BPF

BPF是什么?

微型、安全的“小程序虚拟机”，被直接内嵌到了内核这个“总部”里面。你可以用一种特殊的、简化版的语言编写一些小程序，然后把这些小程序发送到内核里去运行。

BPF相比于perf和ftrace有什么区别?

可编程: bpf是可编程的, 可以执行用户编写的基于事件的程序
在内核上下文中处理: 其他的工具需要内核把事件信息转储到用户空间进行处理, 但是BPF可以在内核空间中,进行过滤, 保存, 检索,计算延迟等操作, 可以在生产环境部署

BPF原理是什么?

1. BPF程序或者指令

用户编写BPF指令程序, 可能是c语言的

2. BPF 讲程序加载到内核

BPF验证器

BPF验证器负责检查你的程序是否符合要求

是否会无线循环?
是否会访问无效内存?
是否会引发崩溃??

BPF即时编译器JIT (just in time complier)

jit负责把你的代码—编译⇒机器指令

3. 附着事件

bpf程序, 必须附着到内核的事件上去. 当这个事件产生的时候, BPF程序就会被内核调用执行

BPF框架的代码在哪里

实现代码

代码是在kernel\bpf\中, 其中包含了BPF虚拟机的实现, 验证器, jit编译器, map的代码

hooks代码

内核在一些关键路径上, 预先埋下了这些hook代码. 当代码执行到这里的时候, 就会检查是否有BPF小程序挂载在上面, 如果有, 就执行下.

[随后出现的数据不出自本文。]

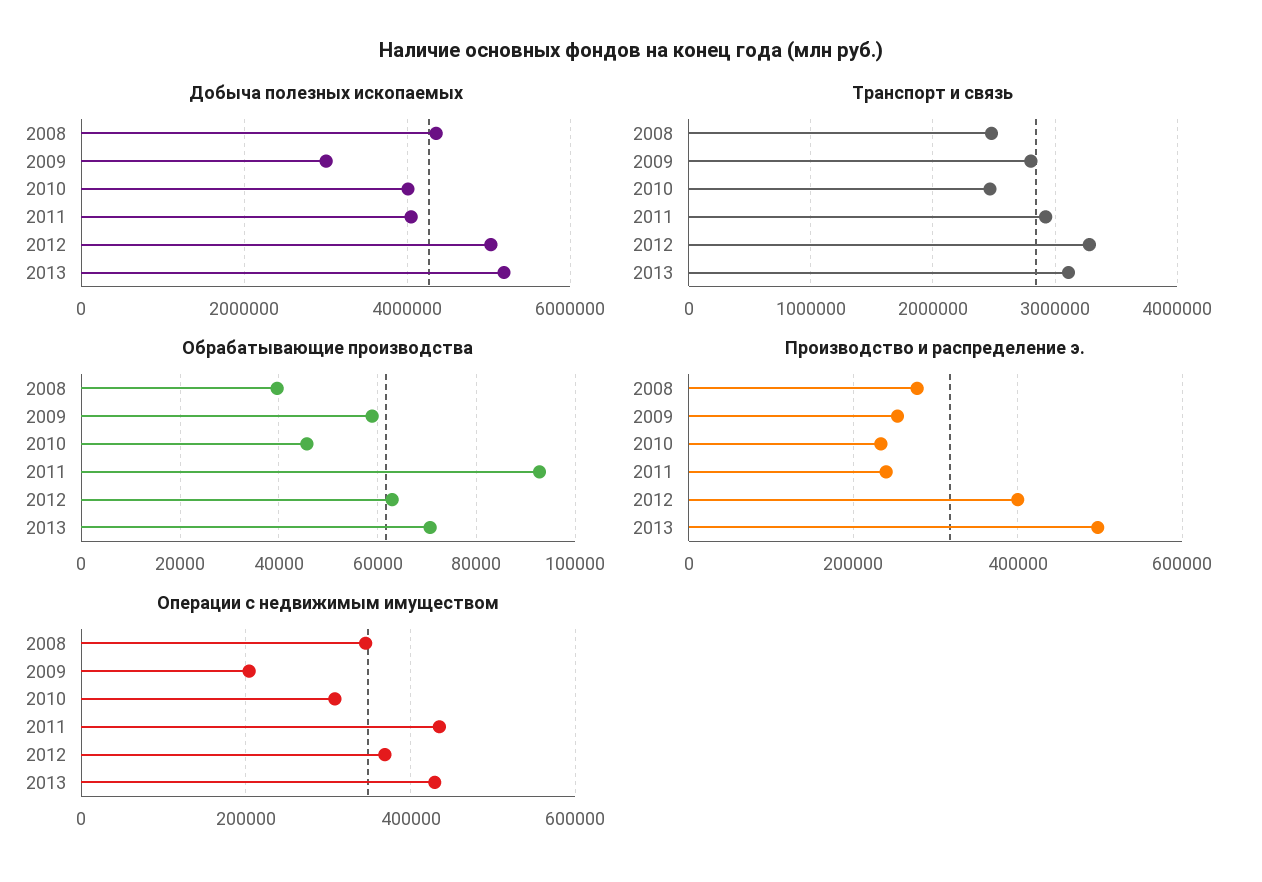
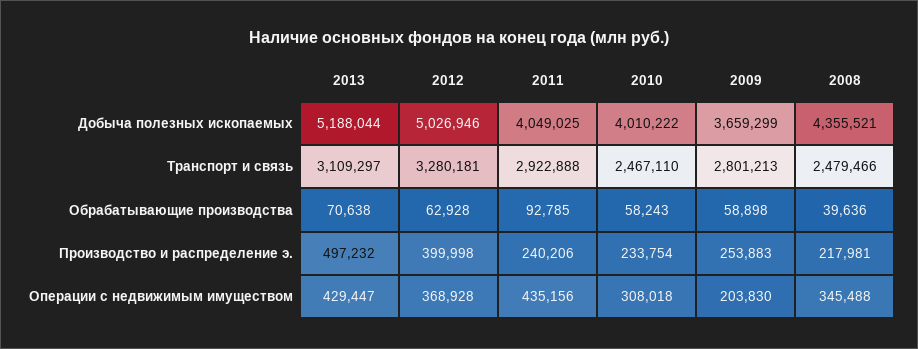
  {
    "Добыча полезных ископаемых": {
      "2008": 4355521,
-     "2009": 3000000,
+     "2009": 3659299,
      "2010": 4010222,
      "2011": 4049025,
      "2012": 5026946,
      "2013": 5188044
    },
    "Транспорт и связь": {
      "2008": 2479466,
      "2009": 2801213,
      "2010": 2467110,
      "2011": 2922888,
      "2012": 3280181,
      "2013": 3109297
    },
    "Обрабатывающие производства": {
      "2008": 39636,
      "2009": 58898,
-     "2010": 46000,
+     "2010": 58243,
      "2011": 92785,
      "2012": 62928,
      "2013": 70638
    },
    "Производство и распределение э.": {
-     "2008": 280000,
+     "2008": 217981,
      "2009": 253883,
      "2010": 233754,
      "2011": 240206,
      "2012": 399998,
      "2013": 497232
    },
    "Операции с недвижимым имуществом": {
      "2008": 345488,
      "2009": 203830,
      "2010": 308018,
      "2011": 435156,
      "2012": 368928,
      "2013": 429447
    }
  }

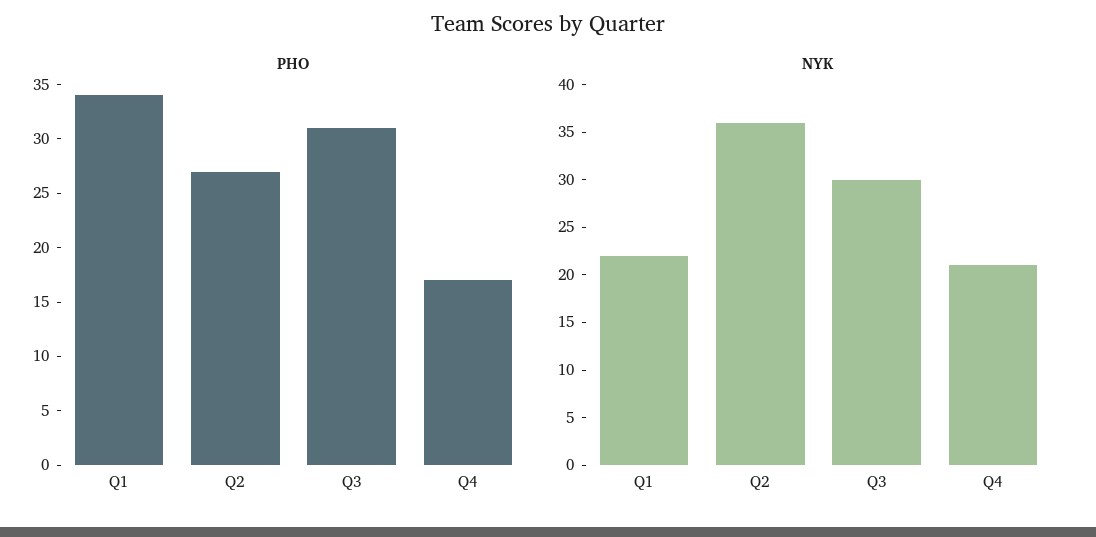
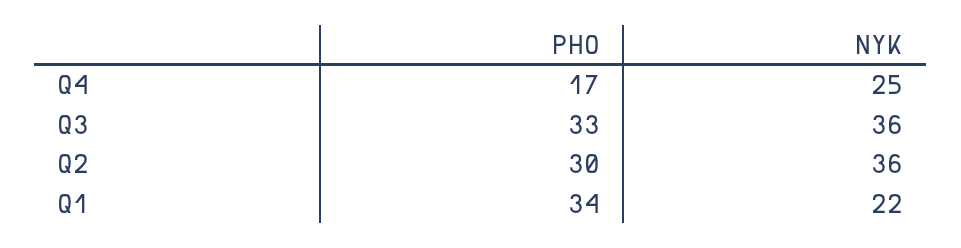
  {
    "PHO": {
      "Q1": 34,
-     "Q2": 27,
+     "Q2": 30,
-     "Q3": 31,
+     "Q3": 33,
      "Q4": 17
    },
    "NYK": {
      "Q1": 22,
      "Q2": 36,
-     "Q3": 30,
+     "Q3": 36,
-     "Q4": 21
+     "Q4": 25
    }
  }

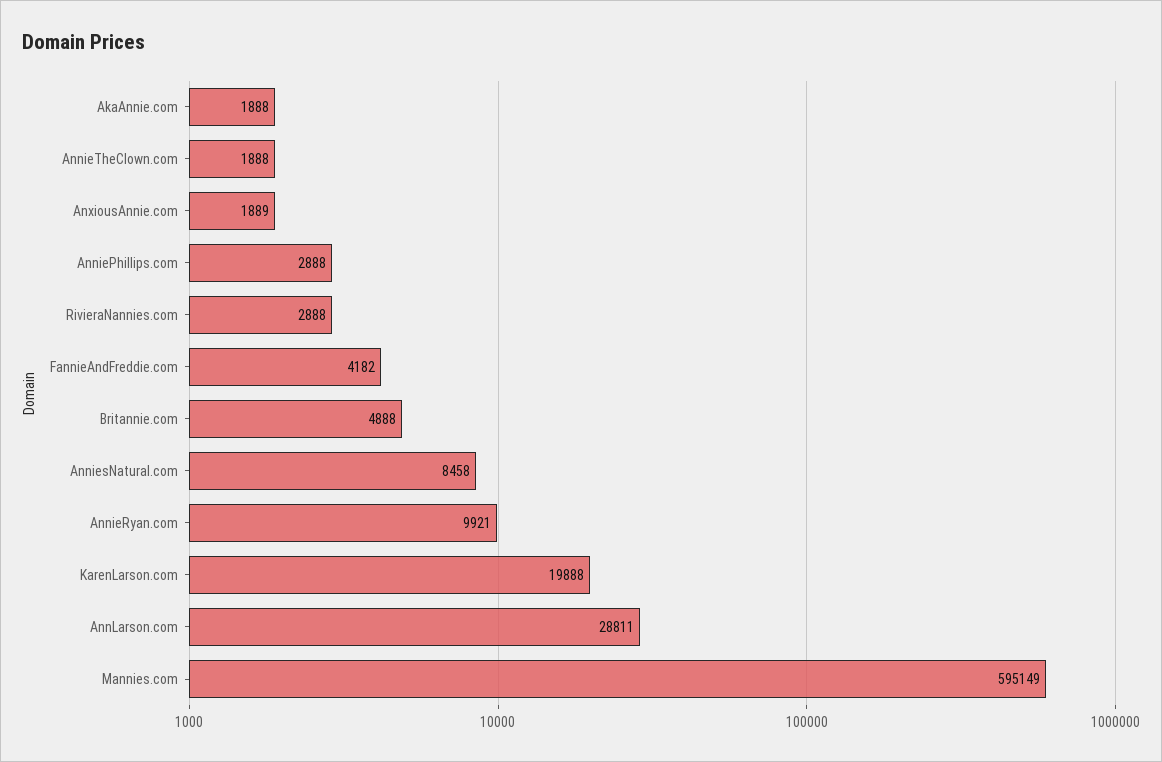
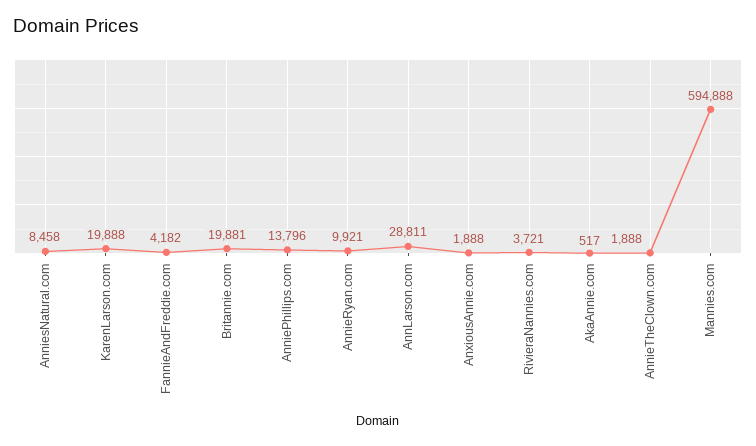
  {
-   "AkaAnnie.com": 1888,
+   "AkaAnnie.com": 517,
    "AnnieTheClown.com": 1888,
-   "AnxiousAnnie.com": 1889,
+   "AnxiousAnnie.com": 1888,
-   "AnniePhillips.com": 2888,
+   "AnniePhillips.com": 13796,
-   "RivieraNannies.com": 2888,
+   "RivieraNannies.com": 3721,
    "FannieAndFreddie.com": 4182,
-   "Britannie.com": 4888,
+   "Britannie.com": 19881,
    "AnniesNatural.com": 8458,
    "AnnieRyan.com": 9921,
    "KarenLarson.com": 19888,
    "AnnLarson.com": 28811,
-   "Mannies.com": 595149
+   "Mannies.com": 594888
  }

可以把bpf程序, 挂载到静态观测点, 动态点上, 进行程序的观测和tracing

技术学习-性能之巅-静态观测点tracepoints 技术学习-性能之巅-动态点kprobes

BPF前端是指什么?

BPF主要区分两种前端: BCC和bpftrace

BCC和bpftrace

区别

BCC适合于复杂的工具, 而bpftrace适合定制程序
- BCC经常作为更上层图形化仪表监控的数据源, 而bpftrace经常是有问题的时候, 才开发特定的工具去解决问题
BCC编程相对复杂, 需要懂python, lua c 平均程序长度220多行
- bpftrace编程相对简单, 使用bpftrace自有的语法, 平均长度只有20多行

怎么理解这两者之间的关系?

简单来说, 这两个都是排查性能问题的工具: 但是BCC类似于你写的那种C语言程序, 语法复杂,自由度更高 bpftrace类似于shell语法, 简短的命令就可以实现一些功能

如果需要一个长期监控的固化生产监控的话, 也推荐使用BCC, 消耗更低(因为bpftrace还是需要jit,消耗性能)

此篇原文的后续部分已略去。